------ Extracted information

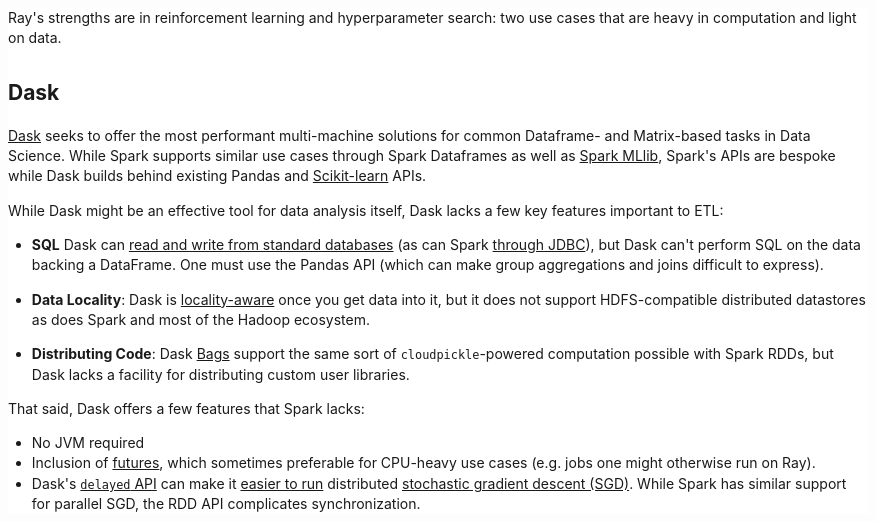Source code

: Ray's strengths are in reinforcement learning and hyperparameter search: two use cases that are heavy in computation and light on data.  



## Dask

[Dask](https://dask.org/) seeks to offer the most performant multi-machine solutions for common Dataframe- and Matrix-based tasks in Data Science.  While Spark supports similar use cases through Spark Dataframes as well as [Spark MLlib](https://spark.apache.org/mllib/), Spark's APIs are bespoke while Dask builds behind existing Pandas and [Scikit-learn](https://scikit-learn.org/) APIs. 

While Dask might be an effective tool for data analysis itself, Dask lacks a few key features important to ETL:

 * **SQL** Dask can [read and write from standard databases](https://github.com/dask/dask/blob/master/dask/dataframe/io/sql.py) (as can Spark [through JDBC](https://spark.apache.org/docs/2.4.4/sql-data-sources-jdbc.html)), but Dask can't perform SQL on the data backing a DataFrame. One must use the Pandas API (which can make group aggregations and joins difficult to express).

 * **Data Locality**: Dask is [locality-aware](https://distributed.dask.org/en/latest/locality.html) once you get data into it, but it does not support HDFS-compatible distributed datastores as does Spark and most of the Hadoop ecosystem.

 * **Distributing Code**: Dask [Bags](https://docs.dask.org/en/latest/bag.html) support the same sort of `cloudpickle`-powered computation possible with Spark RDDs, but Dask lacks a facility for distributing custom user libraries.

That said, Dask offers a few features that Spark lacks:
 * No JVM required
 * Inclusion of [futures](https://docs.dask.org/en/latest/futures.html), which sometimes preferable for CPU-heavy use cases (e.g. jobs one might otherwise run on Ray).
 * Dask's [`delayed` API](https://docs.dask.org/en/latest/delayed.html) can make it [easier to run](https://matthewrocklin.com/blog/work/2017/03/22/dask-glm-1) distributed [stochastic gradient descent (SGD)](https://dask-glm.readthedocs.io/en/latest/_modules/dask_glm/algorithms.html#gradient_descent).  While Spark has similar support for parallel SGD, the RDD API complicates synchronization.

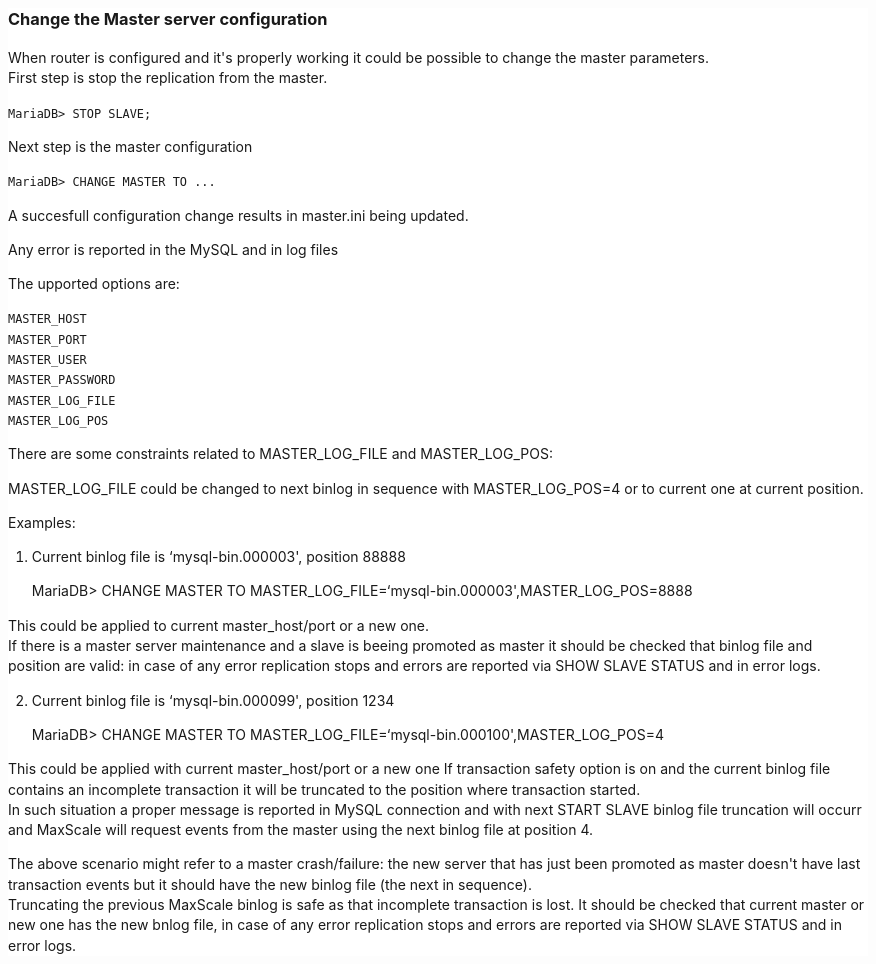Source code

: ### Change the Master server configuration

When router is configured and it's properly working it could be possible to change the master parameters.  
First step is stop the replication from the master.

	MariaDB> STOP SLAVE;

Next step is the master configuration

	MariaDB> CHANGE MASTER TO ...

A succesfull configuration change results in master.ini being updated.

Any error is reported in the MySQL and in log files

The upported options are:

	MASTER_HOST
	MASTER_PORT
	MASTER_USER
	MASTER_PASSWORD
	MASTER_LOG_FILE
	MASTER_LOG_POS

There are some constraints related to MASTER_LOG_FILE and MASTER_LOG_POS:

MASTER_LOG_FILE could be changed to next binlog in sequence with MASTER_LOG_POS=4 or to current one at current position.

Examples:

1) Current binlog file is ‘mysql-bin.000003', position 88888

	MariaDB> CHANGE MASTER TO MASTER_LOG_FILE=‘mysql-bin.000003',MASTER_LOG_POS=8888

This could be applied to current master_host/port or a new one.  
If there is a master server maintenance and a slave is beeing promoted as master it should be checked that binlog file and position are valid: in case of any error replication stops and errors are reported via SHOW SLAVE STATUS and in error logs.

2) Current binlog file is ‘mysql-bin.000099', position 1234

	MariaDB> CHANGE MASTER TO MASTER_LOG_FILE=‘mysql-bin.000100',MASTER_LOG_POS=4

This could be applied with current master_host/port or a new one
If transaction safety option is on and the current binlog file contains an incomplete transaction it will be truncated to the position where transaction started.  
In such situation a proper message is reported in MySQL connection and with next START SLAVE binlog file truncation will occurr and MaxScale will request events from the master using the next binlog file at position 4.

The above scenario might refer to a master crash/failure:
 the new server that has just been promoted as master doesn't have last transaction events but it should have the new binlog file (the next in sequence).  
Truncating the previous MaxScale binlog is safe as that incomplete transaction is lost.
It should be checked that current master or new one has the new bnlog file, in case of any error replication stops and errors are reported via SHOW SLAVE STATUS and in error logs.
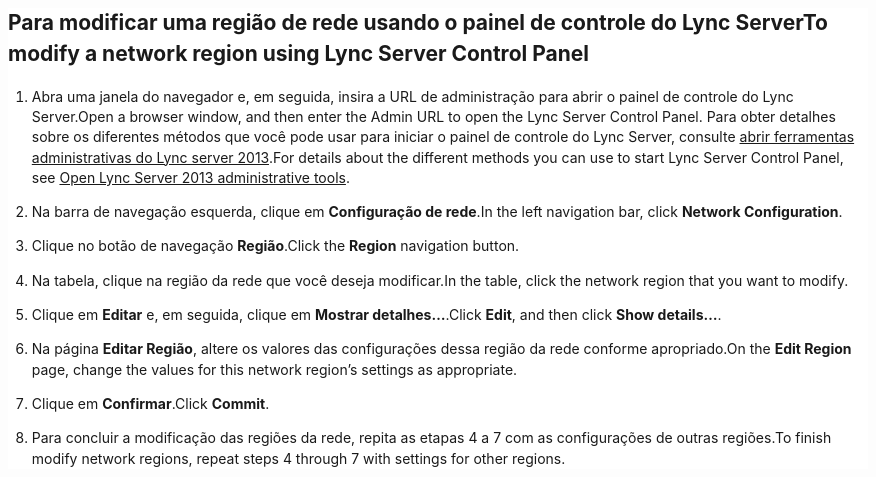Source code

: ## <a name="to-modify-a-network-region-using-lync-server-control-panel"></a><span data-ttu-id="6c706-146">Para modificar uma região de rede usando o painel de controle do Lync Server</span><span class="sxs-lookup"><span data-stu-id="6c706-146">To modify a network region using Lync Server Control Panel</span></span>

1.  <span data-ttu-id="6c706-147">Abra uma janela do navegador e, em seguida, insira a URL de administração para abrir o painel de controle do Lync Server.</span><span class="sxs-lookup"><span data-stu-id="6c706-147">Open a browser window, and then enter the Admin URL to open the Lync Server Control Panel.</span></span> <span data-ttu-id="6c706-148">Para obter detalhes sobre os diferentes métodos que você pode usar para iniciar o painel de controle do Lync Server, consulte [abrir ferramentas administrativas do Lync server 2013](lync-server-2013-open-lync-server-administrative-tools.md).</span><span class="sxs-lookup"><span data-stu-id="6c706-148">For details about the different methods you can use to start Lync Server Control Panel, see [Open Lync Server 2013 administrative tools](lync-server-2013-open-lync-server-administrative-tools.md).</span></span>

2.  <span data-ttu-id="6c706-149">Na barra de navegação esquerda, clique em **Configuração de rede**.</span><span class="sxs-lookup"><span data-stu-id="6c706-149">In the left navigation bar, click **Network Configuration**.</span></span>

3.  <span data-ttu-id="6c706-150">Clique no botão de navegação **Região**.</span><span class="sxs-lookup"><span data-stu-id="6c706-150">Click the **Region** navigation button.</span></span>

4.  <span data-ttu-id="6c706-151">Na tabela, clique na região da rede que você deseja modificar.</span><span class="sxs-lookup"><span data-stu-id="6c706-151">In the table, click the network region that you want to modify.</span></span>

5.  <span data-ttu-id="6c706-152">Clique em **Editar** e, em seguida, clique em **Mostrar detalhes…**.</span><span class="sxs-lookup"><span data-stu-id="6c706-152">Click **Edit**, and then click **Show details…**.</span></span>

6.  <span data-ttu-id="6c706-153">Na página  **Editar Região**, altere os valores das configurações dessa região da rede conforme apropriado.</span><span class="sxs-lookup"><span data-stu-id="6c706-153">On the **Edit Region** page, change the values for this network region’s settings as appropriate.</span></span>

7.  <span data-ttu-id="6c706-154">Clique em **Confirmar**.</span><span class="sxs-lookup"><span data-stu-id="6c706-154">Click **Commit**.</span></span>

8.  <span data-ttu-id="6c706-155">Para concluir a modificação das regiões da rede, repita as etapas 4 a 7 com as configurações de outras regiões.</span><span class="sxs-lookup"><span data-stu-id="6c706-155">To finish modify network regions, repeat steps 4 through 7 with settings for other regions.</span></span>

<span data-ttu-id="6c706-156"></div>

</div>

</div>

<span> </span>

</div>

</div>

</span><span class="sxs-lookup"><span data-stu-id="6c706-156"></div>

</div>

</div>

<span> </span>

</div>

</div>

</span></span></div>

------------

#### [Instructions to follow]
The answer is the lines above between the line holding "Server Control Panel</span></span>" and the line holding "click **Show details…**.</span></span>", inclusive, each written out exactly, and no others.

#### [Task result]
: ## <a name="to-modify-a-network-region-using-lync-server-control-panel"></a><span data-ttu-id="6c706-146">Para modificar uma região de rede usando o painel de controle do Lync Server</span><span class="sxs-lookup"><span data-stu-id="6c706-146">To modify a network region using Lync Server Control Panel</span></span>

1.  <span data-ttu-id="6c706-147">Abra uma janela do navegador e, em seguida, insira a URL de administração para abrir o painel de controle do Lync Server.</span><span class="sxs-lookup"><span data-stu-id="6c706-147">Open a browser window, and then enter the Admin URL to open the Lync Server Control Panel.</span></span> <span data-ttu-id="6c706-148">Para obter detalhes sobre os diferentes métodos que você pode usar para iniciar o painel de controle do Lync Server, consulte [abrir ferramentas administrativas do Lync server 2013](lync-server-2013-open-lync-server-administrative-tools.md).</span><span class="sxs-lookup"><span data-stu-id="6c706-148">For details about the different methods you can use to start Lync Server Control Panel, see [Open Lync Server 2013 administrative tools](lync-server-2013-open-lync-server-administrative-tools.md).</span></span>

2.  <span data-ttu-id="6c706-149">Na barra de navegação esquerda, clique em **Configuração de rede**.</span><span class="sxs-lookup"><span data-stu-id="6c706-149">In the left navigation bar, click **Network Configuration**.</span></span>

3.  <span data-ttu-id="6c706-150">Clique no botão de navegação **Região**.</span><span class="sxs-lookup"><span data-stu-id="6c706-150">Click the **Region** navigation button.</span></span>

4.  <span data-ttu-id="6c706-151">Na tabela, clique na região da rede que você deseja modificar.</span><span class="sxs-lookup"><span data-stu-id="6c706-151">In the table, click the network region that you want to modify.</span></span>

5.  <span data-ttu-id="6c706-152">Clique em **Editar** e, em seguida, clique em **Mostrar detalhes…**.</span><span class="sxs-lookup"><span data-stu-id="6c706-152">Click **Edit**, and then click **Show details…**.</span></span>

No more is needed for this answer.